Verbatim transcription with images omitted: return the entries below in full.

» Collected data:
((

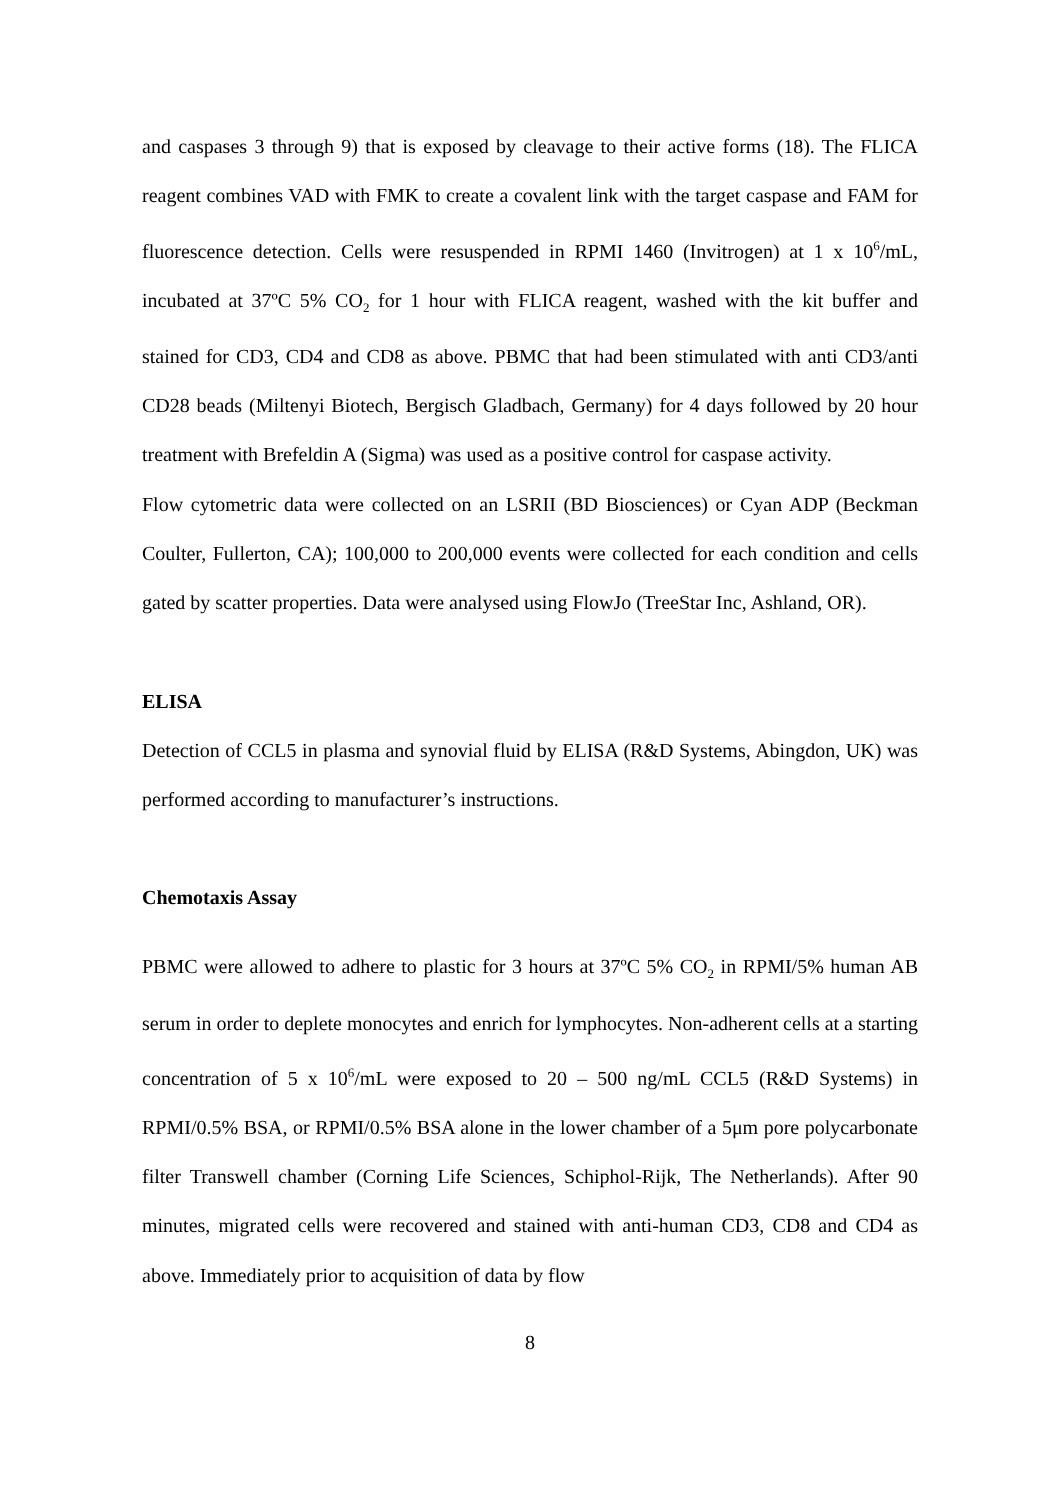and caspases 3 through 9) that is exposed by cleavage to their active forms (18). The FLICA reagent combines VAD with FMK to create a covalent link with the target caspase and FAM for fluorescence detection. Cells were resuspended in RPMI 1460 (Invitrogen) at 1 x 10<sup>6</sup>/mL, incubated at 37ºC 5% CO<sub>2</sub> for 1 hour with FLICA reagent, washed with the kit buffer and stained for CD3, CD4 and CD8 as above. PBMC that had been stimulated with anti CD3/anti CD28 beads (Miltenyi Biotech, Bergisch Gladbach, Germany) for 4 days followed by 20 hour treatment with Brefeldin A (Sigma) was used as a positive control for caspase activity.
Flow cytometric data were collected on an LSRII (BD Biosciences) or Cyan ADP (Beckman Coulter, Fullerton, CA); 100,000 to 200,000 events were collected for each condition and cells gated by scatter properties. Data were analysed using FlowJo (TreeStar Inc, Ashland, OR).
ELISA
Detection of CCL5 in plasma and synovial fluid by ELISA (R&D Systems, Abingdon, UK) was performed according to manufacturer’s instructions.
Chemotaxis Assay
PBMC were allowed to adhere to plastic for 3 hours at 37ºC 5% CO<sub>2</sub> in RPMI/5% human AB serum in order to deplete monocytes and enrich for lymphocytes. Non-adherent cells at a starting concentration of 5 x 10<sup>6</sup>/mL were exposed to 20 – 500 ng/mL CCL5 (R&D Systems) in RPMI/0.5% BSA, or RPMI/0.5% BSA alone in the lower chamber of a 5μm pore polycarbonate filter Transwell chamber (Corning Life Sciences, Schiphol-Rijk, The Netherlands). After 90 minutes, migrated cells were recovered and stained with anti-human CD3, CD8 and CD4 as above. Immediately prior to acquisition of data by flow
8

))

» Result:
and caspases 3 through 9) that is exposed by cleavage to their active forms (18). The FLICA reagent combines VAD with FMK to create a covalent link with the target caspase and FAM for fluorescence detection. Cells were resuspended in RPMI 1460 (Invitrogen) at 1 x 10<sup>6</sup>/mL, incubated at 37ºC 5% CO<sub>2</sub> for 1 hour with FLICA reagent, washed with the kit buffer and stained for CD3, CD4 and CD8 as above. PBMC that had been stimulated with anti CD3/anti CD28 beads (Miltenyi Biotech, Bergisch Gladbach, Germany) for 4 days followed by 20 hour treatment with Brefeldin A (Sigma) was used as a positive control for caspase activity.
Flow cytometric data were collected on an LSRII (BD Biosciences) or Cyan ADP (Beckman Coulter, Fullerton, CA); 100,000 to 200,000 events were collected for each condition and cells gated by scatter properties. Data were analysed using FlowJo (TreeStar Inc, Ashland, OR).
ELISA
Detection of CCL5 in plasma and synovial fluid by ELISA (R&D Systems, Abingdon, UK) was performed according to manufacturer’s instructions.
Chemotaxis Assay
PBMC were allowed to adhere to plastic for 3 hours at 37ºC 5% CO<sub>2</sub> in RPMI/5% human AB serum in order to deplete monocytes and enrich for lymphocytes. Non-adherent cells at a starting concentration of 5 x 10<sup>6</sup>/mL were exposed to 20 – 500 ng/mL CCL5 (R&D Systems) in RPMI/0.5% BSA, or RPMI/0.5% BSA alone in the lower chamber of a 5μm pore polycarbonate filter Transwell chamber (Corning Life Sciences, Schiphol-Rijk, The Netherlands). After 90 minutes, migrated cells were recovered and stained with anti-human CD3, CD8 and CD4 as above. Immediately prior to acquisition of data by flow
8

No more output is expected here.